Throughout Shōgun's run, there's been great filmmaking and performances, gnarly violence and elaborate setpieces, engaging political intrigue, and even some classic sexposition. Audience avatar John Blackthorne has been handled well, and people are really into his insults. The show rocks. But it reached something like transcendence in this episode. Hiromatsu and Toronaga calling each others' bluffs for so long and to such a gnarly end confronts the viewer with the visceral and emotional heft of Shōgun's themes of tradition, loyalty, and the silent agreements to which these things bind people.

To me that's what separates Shōgun from being another Thrones: its dedication to thematic storytelling above all. Maybe because it is a limited series—though we'll see how long that plan lasts given its success—it has less room for endless worldbuilding and instead broadens its focus to encompass a larger human story of staunch traditions, and who and what we choose to be loyal to, and why. The creators use great care and detail in the recreation of feudal Japanese customs and politics, but importantly they portray them not as alien but as familiar; they show that these characters have the same desires and ambitions as you or I do, today, capturing the universality of our wants and needs. Toranaga grapples with his age and his duty as leader, wrestling between his personal wishes and what's good for his people; Blackthorne is an ambitious adventurer who finds himself becoming a man without an anchor as he falls further away from his own customs; Mariko, who translates between the two and often voices Shōgun's themes of purpose in more expository fashion, is torn about her role as a woman in her society. These are not unknowable figures of a different age; they are recognizable people with conflicts that are relatable in kind if not in degree.

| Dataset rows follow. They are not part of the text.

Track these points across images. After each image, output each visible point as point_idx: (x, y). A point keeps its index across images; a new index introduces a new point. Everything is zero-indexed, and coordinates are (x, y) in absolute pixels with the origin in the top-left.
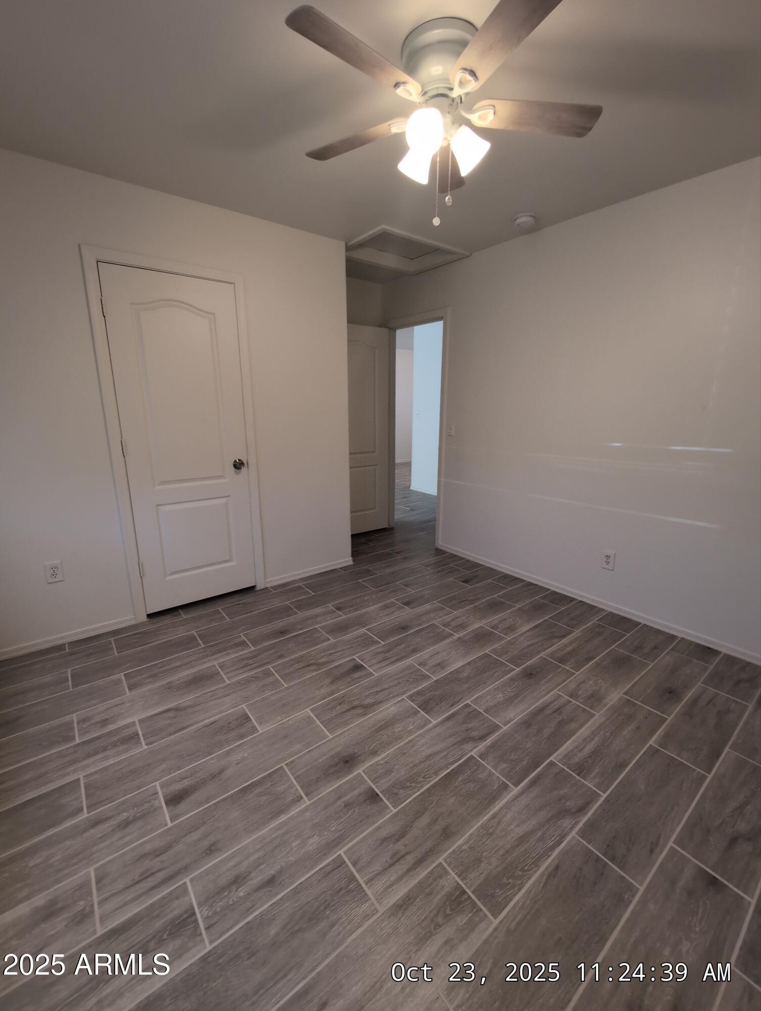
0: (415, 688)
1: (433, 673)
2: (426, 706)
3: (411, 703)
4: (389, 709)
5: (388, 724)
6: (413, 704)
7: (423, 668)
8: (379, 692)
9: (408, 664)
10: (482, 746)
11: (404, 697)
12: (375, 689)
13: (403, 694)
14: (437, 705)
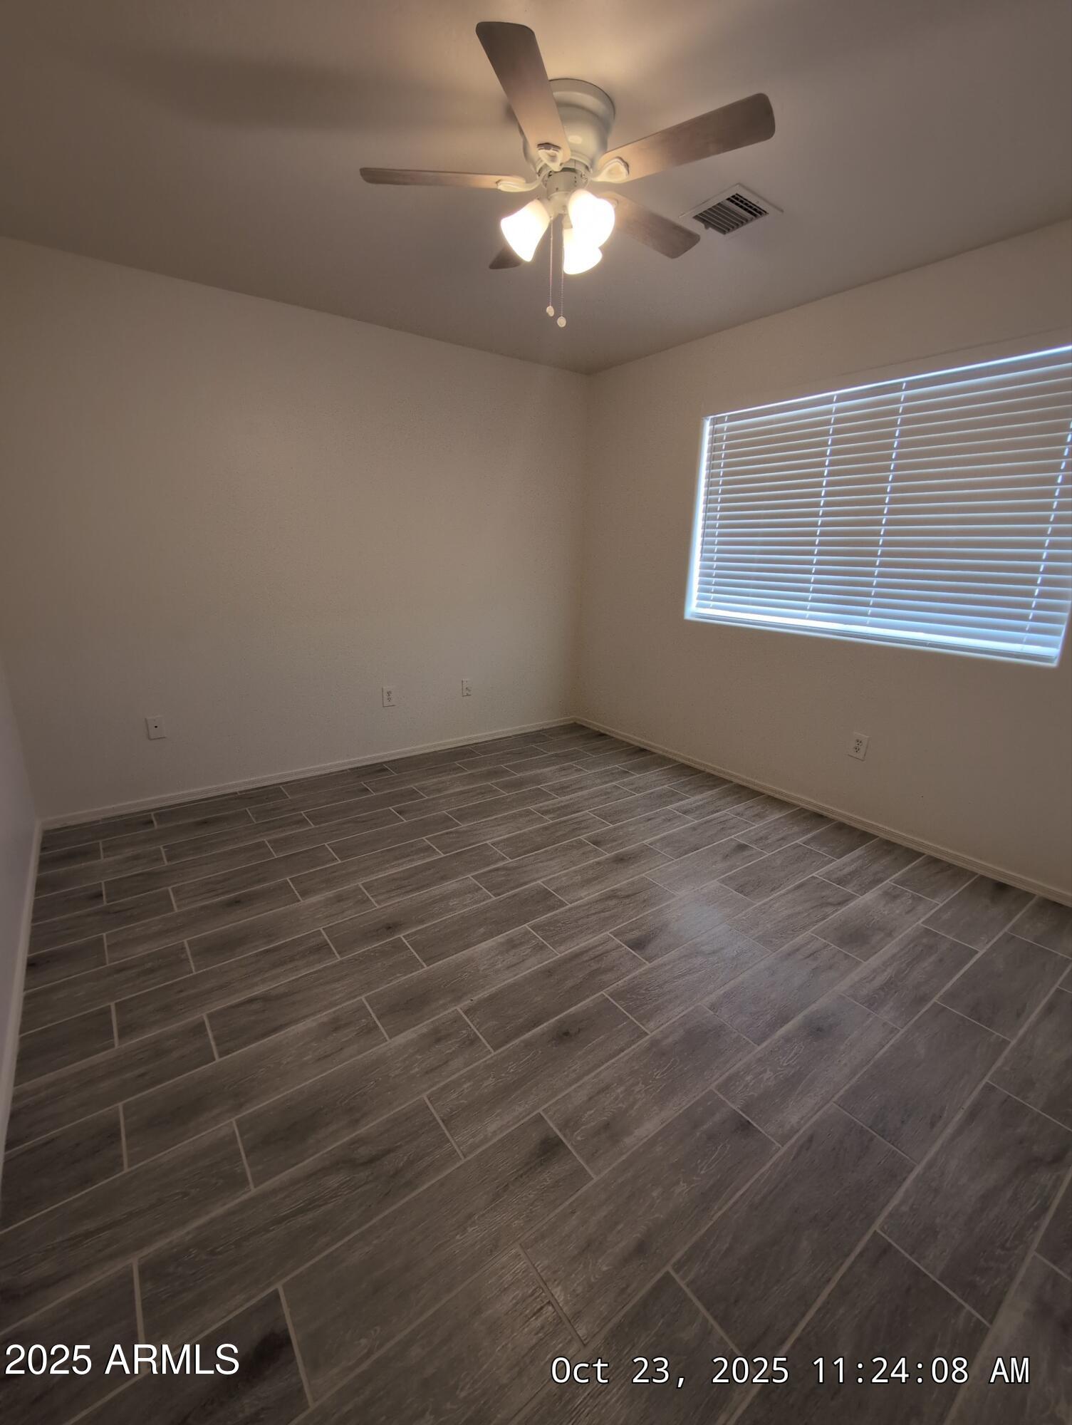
0: (556, 915)
1: (527, 933)
2: (546, 895)
3: (562, 899)
4: (588, 895)
5: (587, 882)
6: (560, 898)
7: (540, 940)
8: (603, 912)
9: (562, 948)
10: (500, 864)
11: (570, 906)
12: (607, 914)
13: (570, 909)
14: (532, 897)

Shōgun is based on the James Clavell book of the same name, a fictionalized account of the English navigator William Adams and the power struggle between the successors of Toyotomi Hideyoshi that led to the founding of the Tokugawa shogunate. But it is not beholden to the novel; the show intends to flesh out some of the inaccuracies of the book and present the story in a way that's less beholden to and from the perspective of the white interloper. While the show spends plenty of time with Blackthorne, it doesn't remain there and it especially doesn't position his plotline above the others. It's a delicate dance but they've pulled it off so far. The world is rich enough and engrossing enough to continue on. But then again, maybe the best lesson the creators can learn from Game of Thrones is to just stick with the source material and get out while you're ahead.